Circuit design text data
------
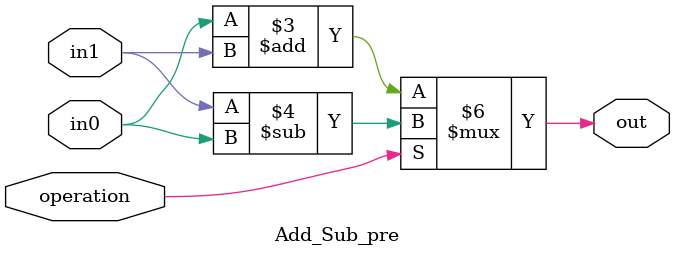
<source format=v>
module Add_Sub_pre(in0,in1,operation,out);
parameter ADD_SUB_SIZE=1;
input operation;
input [ADD_SUB_SIZE-1:0] in0 , in1;
output reg [ADD_SUB_SIZE-1:0] out;
always @(*) begin
 if(operation==0) begin
  out=in0+in1;
 end
 else begin
  out=in1-in0;
 end
end
endmodule

</source>
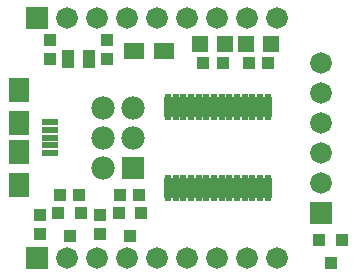
<source format=gts>
G04*
G04 #@! TF.GenerationSoftware,Altium Limited,Altium Designer,19.1.7 (138)*
G04*
G04 Layer_Color=8388736*
%FSLAX25Y25*%
%MOIN*%
G70*
G01*
G75*
%ADD27R,0.03937X0.04331*%
%ADD28R,0.05524X0.05524*%
%ADD29R,0.04134X0.04331*%
%ADD30R,0.03937X0.04134*%
%ADD31R,0.04134X0.03937*%
%ADD32R,0.05709X0.01968*%
%ADD33R,0.06706X0.07887*%
%ADD34R,0.06706X0.08280*%
%ADD35R,0.07099X0.05721*%
%ADD36R,0.04147X0.06312*%
%ADD37O,0.02375X0.09068*%
%ADD38C,0.07800*%
%ADD39R,0.07800X0.07800*%
%ADD40R,0.07200X0.07200*%
%ADD41C,0.07200*%
%ADD42R,0.07200X0.07200*%
D27*
X112652Y11252D02*
D03*
X105144D02*
D03*
X108898Y3472D02*
D03*
X25722Y20268D02*
D03*
X18215D02*
D03*
X21969Y12488D02*
D03*
X45840Y20268D02*
D03*
X38333D02*
D03*
X42087Y12488D02*
D03*
D28*
X88976Y76339D02*
D03*
X80709D02*
D03*
X73701D02*
D03*
X65433D02*
D03*
D29*
X66398Y70276D02*
D03*
X72894D02*
D03*
X81595D02*
D03*
X88091D02*
D03*
D30*
X12087Y13228D02*
D03*
Y19527D02*
D03*
X34370Y77638D02*
D03*
Y71339D02*
D03*
X15473Y77638D02*
D03*
Y71339D02*
D03*
X32047Y13228D02*
D03*
Y19527D02*
D03*
D31*
X38858Y26102D02*
D03*
X45158D02*
D03*
X18858D02*
D03*
X25157D02*
D03*
D32*
X15433Y50394D02*
D03*
Y40157D02*
D03*
Y42717D02*
D03*
Y45276D02*
D03*
Y47835D02*
D03*
D33*
X4902Y29528D02*
D03*
Y61024D02*
D03*
D34*
Y40551D02*
D03*
Y50000D02*
D03*
D35*
X53268Y74016D02*
D03*
X43425D02*
D03*
D36*
X28346Y71339D02*
D03*
X21457D02*
D03*
D37*
X54705Y28307D02*
D03*
X57264D02*
D03*
X59823D02*
D03*
X62382D02*
D03*
X64941D02*
D03*
X67500D02*
D03*
X70059D02*
D03*
X72618D02*
D03*
X75177D02*
D03*
X77736D02*
D03*
X80295D02*
D03*
X82854D02*
D03*
X85413D02*
D03*
X87972D02*
D03*
X54705Y55472D02*
D03*
X57264D02*
D03*
X59823D02*
D03*
X62382D02*
D03*
X64941D02*
D03*
X67500D02*
D03*
X70059D02*
D03*
X72618D02*
D03*
X75177D02*
D03*
X77736D02*
D03*
X80295D02*
D03*
X82854D02*
D03*
X85413D02*
D03*
X87972D02*
D03*
D38*
X33031Y55276D02*
D03*
X43031D02*
D03*
X33031Y35276D02*
D03*
X43031Y45276D02*
D03*
X33031D02*
D03*
D39*
X43031Y35276D02*
D03*
D40*
X105787Y20276D02*
D03*
D41*
Y30276D02*
D03*
Y40276D02*
D03*
Y50276D02*
D03*
Y60276D02*
D03*
Y70276D02*
D03*
X91102Y85276D02*
D03*
X81102D02*
D03*
X61102D02*
D03*
X41102D02*
D03*
X31102D02*
D03*
X21102D02*
D03*
X51102D02*
D03*
X71102D02*
D03*
X91102Y5276D02*
D03*
X81102D02*
D03*
X61102D02*
D03*
X41102D02*
D03*
X31102D02*
D03*
X21102D02*
D03*
X51102D02*
D03*
X71102D02*
D03*
D42*
X11102Y85276D02*
D03*
Y5276D02*
D03*
M02*

</source>
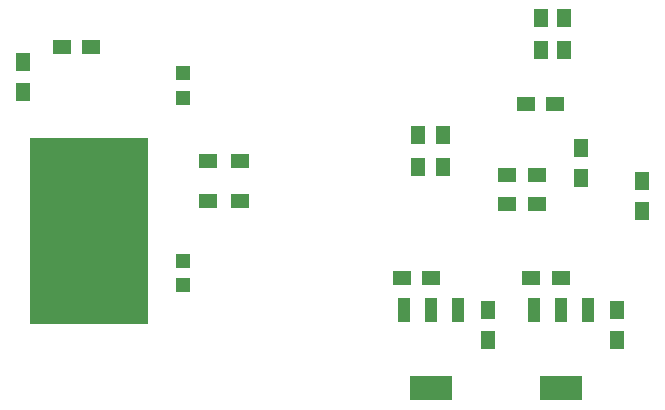
<source format=gbr>
G04 #@! TF.FileFunction,Paste,Bot*
%FSLAX46Y46*%
G04 Gerber Fmt 4.6, Leading zero omitted, Abs format (unit mm)*
G04 Created by KiCad (PCBNEW 4.0.5) date Thu Feb 16 15:30:16 2017*
%MOMM*%
%LPD*%
G01*
G04 APERTURE LIST*
%ADD10C,0.100000*%
%ADD11R,10.000000X15.750000*%
%ADD12R,1.500000X1.300000*%
%ADD13R,1.198880X1.198880*%
%ADD14R,1.250000X1.500000*%
%ADD15R,1.500000X1.250000*%
%ADD16R,1.300000X1.500000*%
%ADD17R,3.657600X2.032000*%
%ADD18R,1.016000X2.032000*%
G04 APERTURE END LIST*
D10*
D11*
X132550000Y-81550000D03*
D12*
X145350000Y-75600000D03*
X142650000Y-75600000D03*
D13*
X140500000Y-70299020D03*
X140500000Y-68200980D03*
X140500000Y-84050980D03*
X140500000Y-86149020D03*
D12*
X145350000Y-79000000D03*
X142650000Y-79000000D03*
D14*
X127000000Y-69750000D03*
X127000000Y-67250000D03*
D15*
X132750000Y-66000000D03*
X130250000Y-66000000D03*
D14*
X177310000Y-88230000D03*
X177310000Y-90730000D03*
D15*
X172530000Y-85510000D03*
X170030000Y-85510000D03*
D14*
X166310000Y-88230000D03*
X166310000Y-90730000D03*
D15*
X161560000Y-85530000D03*
X159060000Y-85530000D03*
D16*
X160406106Y-76137512D03*
X160406106Y-73437512D03*
X162563572Y-76137512D03*
X162563572Y-73437512D03*
X172810000Y-63530000D03*
X172810000Y-66230000D03*
X170810000Y-66230000D03*
X170810000Y-63530000D03*
D17*
X172524000Y-94843112D03*
D18*
X172524000Y-88239112D03*
X174810000Y-88239112D03*
X170238000Y-88239112D03*
D17*
X161520000Y-94851112D03*
D18*
X161520000Y-88247112D03*
X163806000Y-88247112D03*
X159234000Y-88247112D03*
D15*
X170460000Y-76780000D03*
X167960000Y-76780000D03*
X170460000Y-79280000D03*
X167960000Y-79280000D03*
D14*
X174210000Y-74530000D03*
X174210000Y-77030000D03*
D15*
X169560000Y-70780000D03*
X172060000Y-70780000D03*
D14*
X179410000Y-77330000D03*
X179410000Y-79830000D03*
M02*

</source>
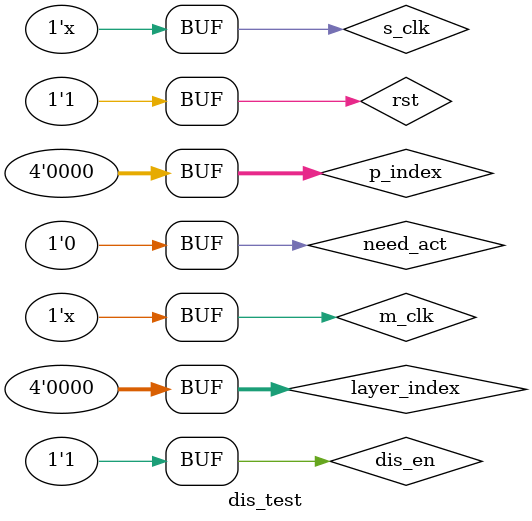
<source format=v>
`timescale 1ps/1ps
module dis_test;
  reg s_clk;
  reg l_clk;
  reg m_clk;
  
  always #1 s_clk = ~s_clk;
  always #10 m_clk = ~m_clk;
  reg[3:0] layer_index;
  reg[3:0] p_index;
  wire all_done;
  reg need_act;
  reg dis_en;
  reg rst;
  
 distributor dis(
.l_clk(l_clk),
.m_clk(m_clk),
.s_clk(s_clk),
.rst(rst),
.en(dis_en),
.layer_index(layer_index),
.all_done(all_done),
.need_act(need_act),
.p_index_in(p_index)
);

  
  initial
  begin
    s_clk = 0;
    m_clk = 0;
    p_index <= 0;
    layer_index <= 0;
    rst <= 1'b0;
    dis_en <= 1'b0;
    need_act <= 1'b0;
    
    #10
    rst<= 1'b1;
    dis_en <= 1'b1;
    
  end
endmodule
</source>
------
JOB
Output the full set of records above without changing a word, and drop the images.

REPLY
<source format=v>
module Add_Sub_pre(in0,in1,operation,out);
parameter ADD_SUB_SIZE=1;
input operation;
input [ADD_SUB_SIZE-1:0] in0 , in1;
output reg [ADD_SUB_SIZE-1:0] out;
always @(*) begin
 if(operation==0) begin
  out=in0+in1;
 end
 else begin
  out=in1-in0;
 end
end
endmodule

</source>
<source format=gts>
G04*
G04 #@! TF.GenerationSoftware,Altium Limited,Altium Designer,19.1.7 (138)*
G04*
G04 Layer_Color=8388736*
%FSLAX25Y25*%
%MOIN*%
G70*
G01*
G75*
%ADD27R,0.03937X0.04331*%
%ADD28R,0.05524X0.05524*%
%ADD29R,0.04134X0.04331*%
%ADD30R,0.03937X0.04134*%
%ADD31R,0.04134X0.03937*%
%ADD32R,0.05709X0.01968*%
%ADD33R,0.06706X0.07887*%
%ADD34R,0.06706X0.08280*%
%ADD35R,0.07099X0.05721*%
%ADD36R,0.04147X0.06312*%
%ADD37O,0.02375X0.09068*%
%ADD38C,0.07800*%
%ADD39R,0.07800X0.07800*%
%ADD40R,0.07200X0.07200*%
%ADD41C,0.07200*%
%ADD42R,0.07200X0.07200*%
D27*
X112652Y11252D02*
D03*
X105144D02*
D03*
X108898Y3472D02*
D03*
X25722Y20268D02*
D03*
X18215D02*
D03*
X21969Y12488D02*
D03*
X45840Y20268D02*
D03*
X38333D02*
D03*
X42087Y12488D02*
D03*
D28*
X88976Y76339D02*
D03*
X80709D02*
D03*
X73701D02*
D03*
X65433D02*
D03*
D29*
X66398Y70276D02*
D03*
X72894D02*
D03*
X81595D02*
D03*
X88091D02*
D03*
D30*
X12087Y13228D02*
D03*
Y19527D02*
D03*
X34370Y77638D02*
D03*
Y71339D02*
D03*
X15473Y77638D02*
D03*
Y71339D02*
D03*
X32047Y13228D02*
D03*
Y19527D02*
D03*
D31*
X38858Y26102D02*
D03*
X45158D02*
D03*
X18858D02*
D03*
X25157D02*
D03*
D32*
X15433Y50394D02*
D03*
Y40157D02*
D03*
Y42717D02*
D03*
Y45276D02*
D03*
Y47835D02*
D03*
D33*
X4902Y29528D02*
D03*
Y61024D02*
D03*
D34*
Y40551D02*
D03*
Y50000D02*
D03*
D35*
X53268Y74016D02*
D03*
X43425D02*
D03*
D36*
X28346Y71339D02*
D03*
X21457D02*
D03*
D37*
X54705Y28307D02*
D03*
X57264D02*
D03*
X59823D02*
D03*
X62382D02*
D03*
X64941D02*
D03*
X67500D02*
D03*
X70059D02*
D03*
X72618D02*
D03*
X75177D02*
D03*
X77736D02*
D03*
X80295D02*
D03*
X82854D02*
D03*
X85413D02*
D03*
X87972D02*
D03*
X54705Y55472D02*
D03*
X57264D02*
D03*
X59823D02*
D03*
X62382D02*
D03*
X64941D02*
D03*
X67500D02*
D03*
X70059D02*
D03*
X72618D02*
D03*
X75177D02*
D03*
X77736D02*
D03*
X80295D02*
D03*
X82854D02*
D03*
X85413D02*
D03*
X87972D02*
D03*
D38*
X33031Y55276D02*
D03*
X43031D02*
D03*
X33031Y35276D02*
D03*
X43031Y45276D02*
D03*
X33031D02*
D03*
D39*
X43031Y35276D02*
D03*
D40*
X105787Y20276D02*
D03*
D41*
Y30276D02*
D03*
Y40276D02*
D03*
Y50276D02*
D03*
Y60276D02*
D03*
Y70276D02*
D03*
X91102Y85276D02*
D03*
X81102D02*
D03*
X61102D02*
D03*
X41102D02*
D03*
X31102D02*
D03*
X21102D02*
D03*
X51102D02*
D03*
X71102D02*
D03*
X91102Y5276D02*
D03*
X81102D02*
D03*
X61102D02*
D03*
X41102D02*
D03*
X31102D02*
D03*
X21102D02*
D03*
X51102D02*
D03*
X71102D02*
D03*
D42*
X11102Y85276D02*
D03*
Y5276D02*
D03*
M02*

</source>
<source format=gbr>
G04 #@! TF.FileFunction,Paste,Bot*
%FSLAX46Y46*%
G04 Gerber Fmt 4.6, Leading zero omitted, Abs format (unit mm)*
G04 Created by KiCad (PCBNEW 4.0.5) date Thu Feb 16 15:30:16 2017*
%MOMM*%
%LPD*%
G01*
G04 APERTURE LIST*
%ADD10C,0.100000*%
%ADD11R,10.000000X15.750000*%
%ADD12R,1.500000X1.300000*%
%ADD13R,1.198880X1.198880*%
%ADD14R,1.250000X1.500000*%
%ADD15R,1.500000X1.250000*%
%ADD16R,1.300000X1.500000*%
%ADD17R,3.657600X2.032000*%
%ADD18R,1.016000X2.032000*%
G04 APERTURE END LIST*
D10*
D11*
X132550000Y-81550000D03*
D12*
X145350000Y-75600000D03*
X142650000Y-75600000D03*
D13*
X140500000Y-70299020D03*
X140500000Y-68200980D03*
X140500000Y-84050980D03*
X140500000Y-86149020D03*
D12*
X145350000Y-79000000D03*
X142650000Y-79000000D03*
D14*
X127000000Y-69750000D03*
X127000000Y-67250000D03*
D15*
X132750000Y-66000000D03*
X130250000Y-66000000D03*
D14*
X177310000Y-88230000D03*
X177310000Y-90730000D03*
D15*
X172530000Y-85510000D03*
X170030000Y-85510000D03*
D14*
X166310000Y-88230000D03*
X166310000Y-90730000D03*
D15*
X161560000Y-85530000D03*
X159060000Y-85530000D03*
D16*
X160406106Y-76137512D03*
X160406106Y-73437512D03*
X162563572Y-76137512D03*
X162563572Y-73437512D03*
X172810000Y-63530000D03*
X172810000Y-66230000D03*
X170810000Y-66230000D03*
X170810000Y-63530000D03*
D17*
X172524000Y-94843112D03*
D18*
X172524000Y-88239112D03*
X174810000Y-88239112D03*
X170238000Y-88239112D03*
D17*
X161520000Y-94851112D03*
D18*
X161520000Y-88247112D03*
X163806000Y-88247112D03*
X159234000Y-88247112D03*
D15*
X170460000Y-76780000D03*
X167960000Y-76780000D03*
X170460000Y-79280000D03*
X167960000Y-79280000D03*
D14*
X174210000Y-74530000D03*
X174210000Y-77030000D03*
D15*
X169560000Y-70780000D03*
X172060000Y-70780000D03*
D14*
X179410000Y-77330000D03*
X179410000Y-79830000D03*
M02*

</source>
<source format=v>
`timescale 1ps/1ps
module dis_test;
  reg s_clk;
  reg l_clk;
  reg m_clk;
  
  always #1 s_clk = ~s_clk;
  always #10 m_clk = ~m_clk;
  reg[3:0] layer_index;
  reg[3:0] p_index;
  wire all_done;
  reg need_act;
  reg dis_en;
  reg rst;
  
 distributor dis(
.l_clk(l_clk),
.m_clk(m_clk),
.s_clk(s_clk),
.rst(rst),
.en(dis_en),
.layer_index(layer_index),
.all_done(all_done),
.need_act(need_act),
.p_index_in(p_index)
);

  
  initial
  begin
    s_clk = 0;
    m_clk = 0;
    p_index <= 0;
    layer_index <= 0;
    rst <= 1'b0;
    dis_en <= 1'b0;
    need_act <= 1'b0;
    
    #10
    rst<= 1'b1;
    dis_en <= 1'b1;
    
  end
endmodule
</source>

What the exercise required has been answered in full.